■ Source records
----
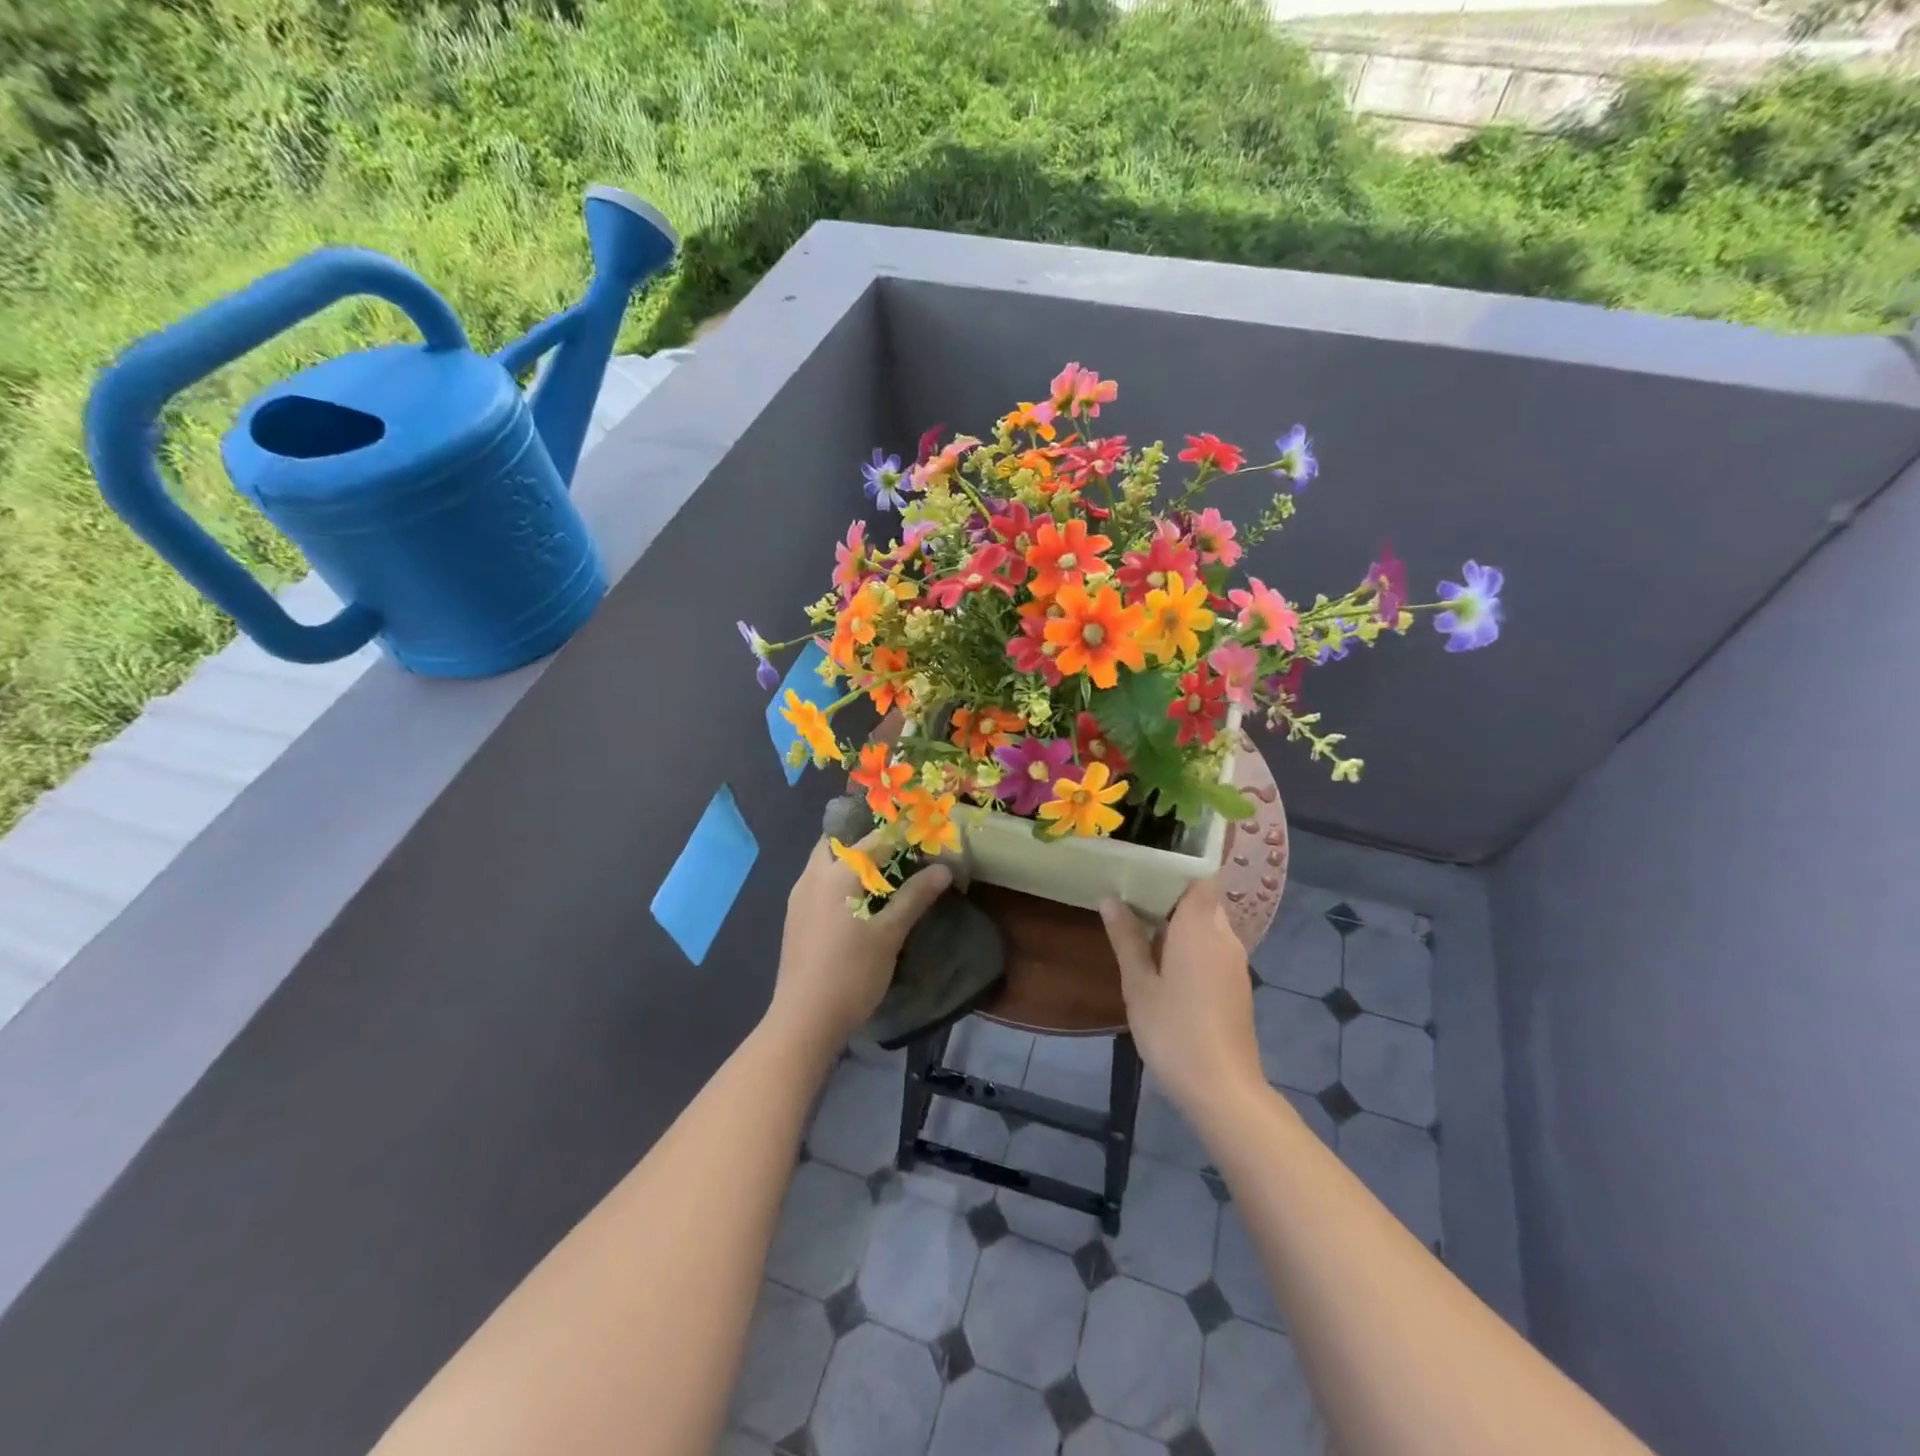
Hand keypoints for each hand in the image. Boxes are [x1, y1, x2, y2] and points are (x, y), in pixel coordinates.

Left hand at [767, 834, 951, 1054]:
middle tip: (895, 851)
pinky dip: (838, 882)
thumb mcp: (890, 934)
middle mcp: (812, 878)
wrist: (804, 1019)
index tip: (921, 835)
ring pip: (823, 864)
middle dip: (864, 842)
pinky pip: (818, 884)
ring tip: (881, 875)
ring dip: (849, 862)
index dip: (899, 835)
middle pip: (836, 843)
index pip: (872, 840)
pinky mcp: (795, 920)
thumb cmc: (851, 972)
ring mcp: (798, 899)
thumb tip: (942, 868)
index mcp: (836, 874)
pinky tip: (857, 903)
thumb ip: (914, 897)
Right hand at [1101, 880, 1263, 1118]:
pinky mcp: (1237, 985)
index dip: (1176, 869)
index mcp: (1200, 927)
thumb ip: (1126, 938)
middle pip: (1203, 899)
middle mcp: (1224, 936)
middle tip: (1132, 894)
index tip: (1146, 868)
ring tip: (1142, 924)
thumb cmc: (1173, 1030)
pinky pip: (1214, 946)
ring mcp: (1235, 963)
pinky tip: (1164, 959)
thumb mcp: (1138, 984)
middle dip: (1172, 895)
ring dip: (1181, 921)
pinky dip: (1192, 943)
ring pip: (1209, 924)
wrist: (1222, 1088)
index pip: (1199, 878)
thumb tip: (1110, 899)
----
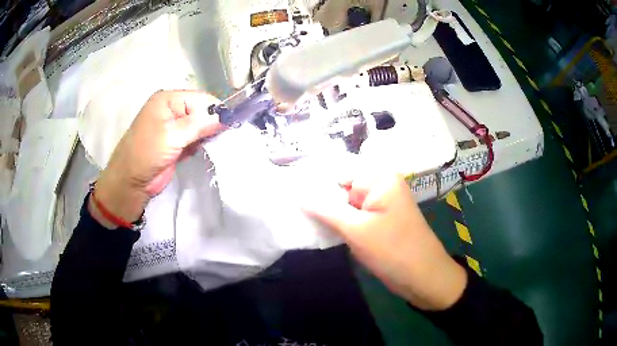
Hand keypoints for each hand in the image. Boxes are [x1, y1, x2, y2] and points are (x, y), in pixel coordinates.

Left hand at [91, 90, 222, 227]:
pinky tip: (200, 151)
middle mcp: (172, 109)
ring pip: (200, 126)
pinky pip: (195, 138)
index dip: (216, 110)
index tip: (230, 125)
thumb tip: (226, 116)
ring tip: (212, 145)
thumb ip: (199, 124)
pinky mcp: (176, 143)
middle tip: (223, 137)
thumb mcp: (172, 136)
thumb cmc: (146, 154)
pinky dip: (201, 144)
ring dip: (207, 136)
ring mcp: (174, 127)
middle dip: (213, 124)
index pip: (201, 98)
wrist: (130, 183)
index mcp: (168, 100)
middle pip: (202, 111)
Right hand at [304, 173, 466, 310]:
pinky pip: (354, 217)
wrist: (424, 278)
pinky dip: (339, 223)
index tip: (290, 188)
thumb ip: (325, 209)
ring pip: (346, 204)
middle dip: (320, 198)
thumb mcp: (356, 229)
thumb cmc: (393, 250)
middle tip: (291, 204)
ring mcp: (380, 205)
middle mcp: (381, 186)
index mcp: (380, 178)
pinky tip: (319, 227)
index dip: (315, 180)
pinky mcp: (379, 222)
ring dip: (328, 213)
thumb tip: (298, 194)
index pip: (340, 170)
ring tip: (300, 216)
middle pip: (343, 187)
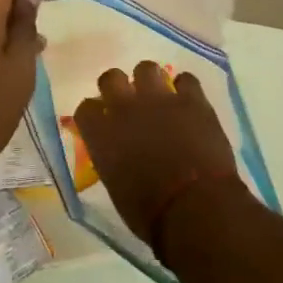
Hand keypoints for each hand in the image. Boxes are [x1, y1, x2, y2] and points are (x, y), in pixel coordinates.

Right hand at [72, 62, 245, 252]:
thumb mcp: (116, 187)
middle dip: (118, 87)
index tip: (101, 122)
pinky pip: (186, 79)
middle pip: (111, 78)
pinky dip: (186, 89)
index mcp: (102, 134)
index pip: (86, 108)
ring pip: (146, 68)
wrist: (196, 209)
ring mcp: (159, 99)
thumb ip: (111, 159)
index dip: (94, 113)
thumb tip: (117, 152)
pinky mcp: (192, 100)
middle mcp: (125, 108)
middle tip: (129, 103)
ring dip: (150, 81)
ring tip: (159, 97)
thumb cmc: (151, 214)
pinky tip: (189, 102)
----
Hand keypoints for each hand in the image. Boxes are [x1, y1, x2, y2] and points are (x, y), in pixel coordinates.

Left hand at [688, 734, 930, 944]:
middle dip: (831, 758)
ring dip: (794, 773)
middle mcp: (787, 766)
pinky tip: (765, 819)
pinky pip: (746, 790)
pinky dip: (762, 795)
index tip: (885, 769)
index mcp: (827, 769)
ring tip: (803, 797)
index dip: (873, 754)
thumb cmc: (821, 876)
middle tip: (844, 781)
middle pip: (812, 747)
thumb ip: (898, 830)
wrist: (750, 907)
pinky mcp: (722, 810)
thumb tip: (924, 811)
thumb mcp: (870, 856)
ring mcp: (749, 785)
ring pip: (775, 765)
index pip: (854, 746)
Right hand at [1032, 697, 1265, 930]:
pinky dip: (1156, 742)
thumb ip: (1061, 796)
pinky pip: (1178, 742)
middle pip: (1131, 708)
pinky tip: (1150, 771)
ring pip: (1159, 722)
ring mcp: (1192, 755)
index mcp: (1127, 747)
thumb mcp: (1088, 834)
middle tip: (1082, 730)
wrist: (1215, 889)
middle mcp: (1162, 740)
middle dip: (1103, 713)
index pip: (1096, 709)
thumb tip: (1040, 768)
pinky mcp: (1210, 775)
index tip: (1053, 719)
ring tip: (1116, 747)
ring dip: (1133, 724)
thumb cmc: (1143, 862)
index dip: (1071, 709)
----
Among the entries above, find the line with "thumb tip: (298, 194)" and repeat exactly from there through the line with "pinky tip: (189, 102)", leaving out the pictures.

■ Answer for this exercise
thumb tip: (298, 194)
index pip: (340, 170)
ring tip: (300, 216)
middle pip: (343, 187)
Hand keypoints for each hand in the image. Boxes are [x1, y1, x2, y2] and points are (x, y), in pixel coordinates.

Right hand at [72, 62, 245, 252]:
thumb mcp: (116, 187)
middle dip: (118, 87)
index tip: (101, 122)
pinky pip: (186, 79)
middle pip: (111, 78)
pinky dip: (186, 89)
index mcp: (102, 134)
index pip: (86, 108)
ring pip: (146, 68)
wrist: (196, 209)
ring mcp: (159, 99)
thumb ip: (111, 159)
index dip: (94, 113)
thumb tip: (117, 152)
pinky mcp: (192, 100)
middle mcp: (125, 108)
middle tip: (129, 103)
ring dip: (150, 81)
ring tip: (159, 97)
thumb cmc: (151, 214)
pinky tip: (189, 102)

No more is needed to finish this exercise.